Source excerpt –
Manchester City Council in new CPO on Britannia fire station site

02 January 2015 by
Manchester City Council in new CPO on Britannia fire station site

Britannia Hotels has been accused of showing "reckless abandon" for failing to develop Manchester's landmark London Road Fire Station over the past 29 years.

Sir Richard Lee, leader of Manchester City Council, made the comment as the council announced its intention to make a second compulsory purchase order (CPO) on the fire station in order to ensure the building is brought back into use. The Grade II-listed Edwardian property was placed on English Heritage's At Risk register in 1998.

An earlier CPO sought by the council was rejected by a government inspector in 2011 after Britannia assured a public inquiry that work to develop the building was imminent.

Three months ago the council invited Britannia to sign "a legally-binding implementation agreement" to develop the property as a hotel and allow joint structural surveys of the building to take place.

However, having failed to receive a satisfactory response from Britannia, the council is now seeking approval for a second CPO.

The redevelopment of the fire station as a hotel is regarded as an integral part of the wider regeneration of the Piccadilly area of Manchester.

Instructions –
• 1. Transcribe the portion of the article on the London Road Fire Station starting at "An earlier CPO" and ending at "building was imminent.".
• 2. Using the article on the London Road Fire Station, determine whether each statement below agrees with it, answering yes or no and quoting the deciding words: (a) A government inspector rejected the council's earlier compulsory purchase order in 2011. (b) The fire station was placed on English Heritage's At Risk register in 2015. (c) The council invited Britannia to sign an agreement to develop the property as a hotel.
• 3. Write the next part of the article on the London Road Fire Station, following on from its final sentence.

A series of records
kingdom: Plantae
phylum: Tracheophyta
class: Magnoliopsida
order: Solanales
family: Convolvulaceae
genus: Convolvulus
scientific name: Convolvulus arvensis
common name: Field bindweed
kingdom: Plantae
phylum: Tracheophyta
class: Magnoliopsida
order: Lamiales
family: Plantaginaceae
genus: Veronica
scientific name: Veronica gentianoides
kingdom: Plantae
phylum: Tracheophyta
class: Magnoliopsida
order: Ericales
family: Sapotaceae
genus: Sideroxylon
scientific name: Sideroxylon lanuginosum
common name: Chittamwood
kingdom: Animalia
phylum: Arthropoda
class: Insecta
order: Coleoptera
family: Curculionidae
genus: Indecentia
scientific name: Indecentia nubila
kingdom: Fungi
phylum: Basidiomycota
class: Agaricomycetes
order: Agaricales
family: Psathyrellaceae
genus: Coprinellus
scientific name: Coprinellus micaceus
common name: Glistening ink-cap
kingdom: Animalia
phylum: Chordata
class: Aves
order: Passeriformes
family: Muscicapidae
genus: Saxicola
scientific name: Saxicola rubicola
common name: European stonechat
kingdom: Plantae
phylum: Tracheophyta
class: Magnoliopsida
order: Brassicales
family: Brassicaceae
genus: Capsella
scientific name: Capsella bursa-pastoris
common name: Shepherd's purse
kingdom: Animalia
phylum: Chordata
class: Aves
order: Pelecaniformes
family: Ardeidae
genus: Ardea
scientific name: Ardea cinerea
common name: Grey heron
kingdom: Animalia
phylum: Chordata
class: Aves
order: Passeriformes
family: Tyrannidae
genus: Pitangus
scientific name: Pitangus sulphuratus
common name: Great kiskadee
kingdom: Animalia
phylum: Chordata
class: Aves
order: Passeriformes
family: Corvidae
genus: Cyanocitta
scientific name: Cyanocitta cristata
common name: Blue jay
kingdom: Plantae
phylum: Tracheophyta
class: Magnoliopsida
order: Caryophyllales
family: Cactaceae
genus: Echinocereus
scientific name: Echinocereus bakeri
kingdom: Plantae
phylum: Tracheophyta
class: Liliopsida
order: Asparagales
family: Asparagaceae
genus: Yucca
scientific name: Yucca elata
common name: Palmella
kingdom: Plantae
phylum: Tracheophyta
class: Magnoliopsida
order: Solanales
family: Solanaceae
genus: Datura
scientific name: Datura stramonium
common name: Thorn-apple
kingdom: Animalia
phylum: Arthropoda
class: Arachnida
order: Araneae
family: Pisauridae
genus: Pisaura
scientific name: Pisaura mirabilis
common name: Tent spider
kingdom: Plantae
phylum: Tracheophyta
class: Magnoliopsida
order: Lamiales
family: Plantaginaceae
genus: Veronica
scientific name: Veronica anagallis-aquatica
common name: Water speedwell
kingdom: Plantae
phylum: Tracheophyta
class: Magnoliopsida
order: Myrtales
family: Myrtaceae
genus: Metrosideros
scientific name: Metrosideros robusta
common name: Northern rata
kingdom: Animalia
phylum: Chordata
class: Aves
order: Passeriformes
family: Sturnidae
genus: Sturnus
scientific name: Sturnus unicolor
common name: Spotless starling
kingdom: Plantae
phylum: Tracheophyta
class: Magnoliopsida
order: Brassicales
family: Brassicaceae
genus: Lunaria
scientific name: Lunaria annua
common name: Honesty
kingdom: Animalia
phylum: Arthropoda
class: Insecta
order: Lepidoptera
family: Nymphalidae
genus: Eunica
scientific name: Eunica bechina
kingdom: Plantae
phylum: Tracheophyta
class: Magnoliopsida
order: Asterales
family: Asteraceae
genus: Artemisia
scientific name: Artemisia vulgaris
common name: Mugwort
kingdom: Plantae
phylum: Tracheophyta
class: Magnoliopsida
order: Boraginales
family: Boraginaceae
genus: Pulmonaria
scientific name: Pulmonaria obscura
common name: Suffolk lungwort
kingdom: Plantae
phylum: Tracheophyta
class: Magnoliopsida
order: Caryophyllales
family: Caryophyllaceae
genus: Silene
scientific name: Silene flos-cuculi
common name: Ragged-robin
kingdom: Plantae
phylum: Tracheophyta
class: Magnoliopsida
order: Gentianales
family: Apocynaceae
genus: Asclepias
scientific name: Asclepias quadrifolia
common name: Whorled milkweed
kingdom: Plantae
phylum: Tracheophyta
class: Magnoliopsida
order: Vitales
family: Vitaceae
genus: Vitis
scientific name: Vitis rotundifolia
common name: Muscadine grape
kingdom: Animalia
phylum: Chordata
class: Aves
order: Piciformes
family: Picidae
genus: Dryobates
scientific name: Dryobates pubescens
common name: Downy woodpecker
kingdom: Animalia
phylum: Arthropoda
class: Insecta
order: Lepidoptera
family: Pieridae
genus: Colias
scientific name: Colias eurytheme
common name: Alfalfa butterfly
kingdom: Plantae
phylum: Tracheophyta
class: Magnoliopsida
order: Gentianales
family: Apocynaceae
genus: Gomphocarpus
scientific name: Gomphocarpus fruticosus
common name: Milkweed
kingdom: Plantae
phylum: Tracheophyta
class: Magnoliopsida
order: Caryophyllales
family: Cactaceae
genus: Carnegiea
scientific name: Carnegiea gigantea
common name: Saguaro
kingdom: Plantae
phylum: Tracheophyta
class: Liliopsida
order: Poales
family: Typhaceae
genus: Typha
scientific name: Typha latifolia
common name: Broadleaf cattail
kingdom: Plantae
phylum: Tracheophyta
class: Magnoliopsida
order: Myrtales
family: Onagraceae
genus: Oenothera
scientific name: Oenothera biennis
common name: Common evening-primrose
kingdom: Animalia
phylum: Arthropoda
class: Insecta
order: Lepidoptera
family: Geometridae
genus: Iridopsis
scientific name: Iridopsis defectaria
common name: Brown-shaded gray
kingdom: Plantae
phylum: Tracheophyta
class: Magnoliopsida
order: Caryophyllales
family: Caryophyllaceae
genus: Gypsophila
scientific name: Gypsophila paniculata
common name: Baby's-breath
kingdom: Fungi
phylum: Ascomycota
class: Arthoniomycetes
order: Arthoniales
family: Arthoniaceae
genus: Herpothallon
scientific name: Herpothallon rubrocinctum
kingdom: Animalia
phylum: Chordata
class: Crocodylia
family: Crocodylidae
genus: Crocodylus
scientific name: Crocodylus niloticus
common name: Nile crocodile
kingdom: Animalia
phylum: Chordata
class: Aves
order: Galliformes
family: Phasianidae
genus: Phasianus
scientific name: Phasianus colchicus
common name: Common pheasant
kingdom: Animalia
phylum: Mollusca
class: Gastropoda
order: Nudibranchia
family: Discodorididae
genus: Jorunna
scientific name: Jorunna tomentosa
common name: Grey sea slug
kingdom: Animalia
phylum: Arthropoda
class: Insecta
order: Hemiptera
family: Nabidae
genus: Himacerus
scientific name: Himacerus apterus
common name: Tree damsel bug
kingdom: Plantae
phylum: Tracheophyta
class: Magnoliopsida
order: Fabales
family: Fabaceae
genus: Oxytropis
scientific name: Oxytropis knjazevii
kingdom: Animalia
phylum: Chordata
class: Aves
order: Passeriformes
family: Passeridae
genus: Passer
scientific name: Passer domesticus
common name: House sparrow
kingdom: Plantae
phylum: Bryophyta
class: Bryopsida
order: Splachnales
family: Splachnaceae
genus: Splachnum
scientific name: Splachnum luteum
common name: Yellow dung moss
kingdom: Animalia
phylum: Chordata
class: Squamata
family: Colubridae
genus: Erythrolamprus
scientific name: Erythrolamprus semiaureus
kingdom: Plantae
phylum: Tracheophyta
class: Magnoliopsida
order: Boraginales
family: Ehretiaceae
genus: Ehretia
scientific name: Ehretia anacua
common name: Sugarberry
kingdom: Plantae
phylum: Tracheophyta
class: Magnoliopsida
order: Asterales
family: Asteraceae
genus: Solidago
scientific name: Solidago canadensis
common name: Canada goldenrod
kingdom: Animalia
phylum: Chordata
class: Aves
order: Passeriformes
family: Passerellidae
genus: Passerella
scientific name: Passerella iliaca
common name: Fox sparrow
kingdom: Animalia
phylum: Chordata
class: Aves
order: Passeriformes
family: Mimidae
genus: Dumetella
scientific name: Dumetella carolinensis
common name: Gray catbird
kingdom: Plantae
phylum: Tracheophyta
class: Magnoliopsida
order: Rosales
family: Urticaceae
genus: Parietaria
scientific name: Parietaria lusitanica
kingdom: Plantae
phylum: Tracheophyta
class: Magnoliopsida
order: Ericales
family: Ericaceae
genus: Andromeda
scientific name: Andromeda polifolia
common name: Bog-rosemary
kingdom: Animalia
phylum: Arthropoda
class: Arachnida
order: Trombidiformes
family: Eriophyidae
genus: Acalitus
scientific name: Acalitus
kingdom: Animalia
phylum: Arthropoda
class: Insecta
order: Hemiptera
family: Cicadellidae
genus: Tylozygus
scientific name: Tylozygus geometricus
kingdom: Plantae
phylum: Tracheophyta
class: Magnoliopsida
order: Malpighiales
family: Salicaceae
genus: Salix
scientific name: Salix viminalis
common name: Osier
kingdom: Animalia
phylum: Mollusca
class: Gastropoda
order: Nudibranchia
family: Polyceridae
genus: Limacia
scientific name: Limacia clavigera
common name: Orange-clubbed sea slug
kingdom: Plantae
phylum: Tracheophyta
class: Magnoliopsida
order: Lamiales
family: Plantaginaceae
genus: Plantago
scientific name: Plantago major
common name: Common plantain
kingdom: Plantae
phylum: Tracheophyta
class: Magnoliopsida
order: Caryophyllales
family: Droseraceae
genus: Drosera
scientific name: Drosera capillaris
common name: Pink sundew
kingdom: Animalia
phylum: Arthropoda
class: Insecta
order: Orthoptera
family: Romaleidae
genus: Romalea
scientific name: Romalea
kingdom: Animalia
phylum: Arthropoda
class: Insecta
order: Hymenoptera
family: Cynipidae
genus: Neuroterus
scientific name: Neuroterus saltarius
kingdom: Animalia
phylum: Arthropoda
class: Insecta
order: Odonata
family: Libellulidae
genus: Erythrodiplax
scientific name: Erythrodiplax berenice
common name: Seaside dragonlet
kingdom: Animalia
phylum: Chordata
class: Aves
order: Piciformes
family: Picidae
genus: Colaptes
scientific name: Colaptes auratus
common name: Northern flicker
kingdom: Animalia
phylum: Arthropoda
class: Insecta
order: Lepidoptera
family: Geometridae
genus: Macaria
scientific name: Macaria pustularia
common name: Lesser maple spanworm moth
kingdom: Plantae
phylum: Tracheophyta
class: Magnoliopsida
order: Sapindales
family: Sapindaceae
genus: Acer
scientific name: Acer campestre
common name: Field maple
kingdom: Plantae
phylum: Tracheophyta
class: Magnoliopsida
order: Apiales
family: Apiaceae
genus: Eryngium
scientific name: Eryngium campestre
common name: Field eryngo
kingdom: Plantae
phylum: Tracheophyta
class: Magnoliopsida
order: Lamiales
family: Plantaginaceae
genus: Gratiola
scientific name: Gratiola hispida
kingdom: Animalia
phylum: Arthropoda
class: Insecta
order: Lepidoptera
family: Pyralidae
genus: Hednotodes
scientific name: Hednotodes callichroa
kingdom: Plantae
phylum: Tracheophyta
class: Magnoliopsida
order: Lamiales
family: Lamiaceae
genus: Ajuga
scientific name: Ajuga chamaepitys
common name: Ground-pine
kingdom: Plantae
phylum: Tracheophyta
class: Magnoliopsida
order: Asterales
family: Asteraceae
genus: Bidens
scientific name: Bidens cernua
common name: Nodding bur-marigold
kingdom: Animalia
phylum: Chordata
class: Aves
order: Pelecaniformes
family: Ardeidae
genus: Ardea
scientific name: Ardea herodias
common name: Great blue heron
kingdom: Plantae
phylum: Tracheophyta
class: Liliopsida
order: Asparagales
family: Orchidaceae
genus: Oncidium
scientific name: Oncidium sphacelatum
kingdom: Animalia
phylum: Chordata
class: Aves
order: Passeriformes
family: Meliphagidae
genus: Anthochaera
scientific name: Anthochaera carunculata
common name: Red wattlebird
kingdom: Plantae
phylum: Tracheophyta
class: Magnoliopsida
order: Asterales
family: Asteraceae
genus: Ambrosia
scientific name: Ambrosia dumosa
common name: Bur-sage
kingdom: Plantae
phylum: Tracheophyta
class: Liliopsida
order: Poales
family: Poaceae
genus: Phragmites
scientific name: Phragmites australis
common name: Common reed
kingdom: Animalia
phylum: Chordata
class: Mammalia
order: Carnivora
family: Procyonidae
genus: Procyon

Exercise results –
• 1.
An earlier CPO sought by the council was rejected by a government inspector in 2011 after Britannia assured a public inquiry that work to develop the building was imminent.

• 2.
(a) Yes: "An earlier CPO sought by the council was rejected by a government inspector in 2011"
(b) No: "was placed on English Heritage's At Risk register in 1998"
(c) Yes: "the council invited Britannia to sign "a legally-binding implementation agreement" to develop the property as a hotel"

• 3.
"This compulsory purchase order is an unerring commitment on behalf of the city council to bring life back in to London Road Fire Station - a property which Manchester people have waited long enough to see developed - and we will do everything we can to make this happen."

He said that the council would still welcome a positive response from Britannia to its request for an implementation agreement.

The Friends of London Road Fire Station has been pushing for a new CPO since launching its campaign in February 2013, believing it to be the only viable option to save the decaying building.

Owned by Alex Langam, Britannia Hotels acquired the London Road Fire Station in 1986. Although, the company has obtained planning permission on three separate occasions - in 1986, 1993 and 2010 - to transform the iconic building into a 227-bedroom hotel, building work has never started.

No-one was available from Britannia Hotels, which currently has 47 hotels across the UK, to comment.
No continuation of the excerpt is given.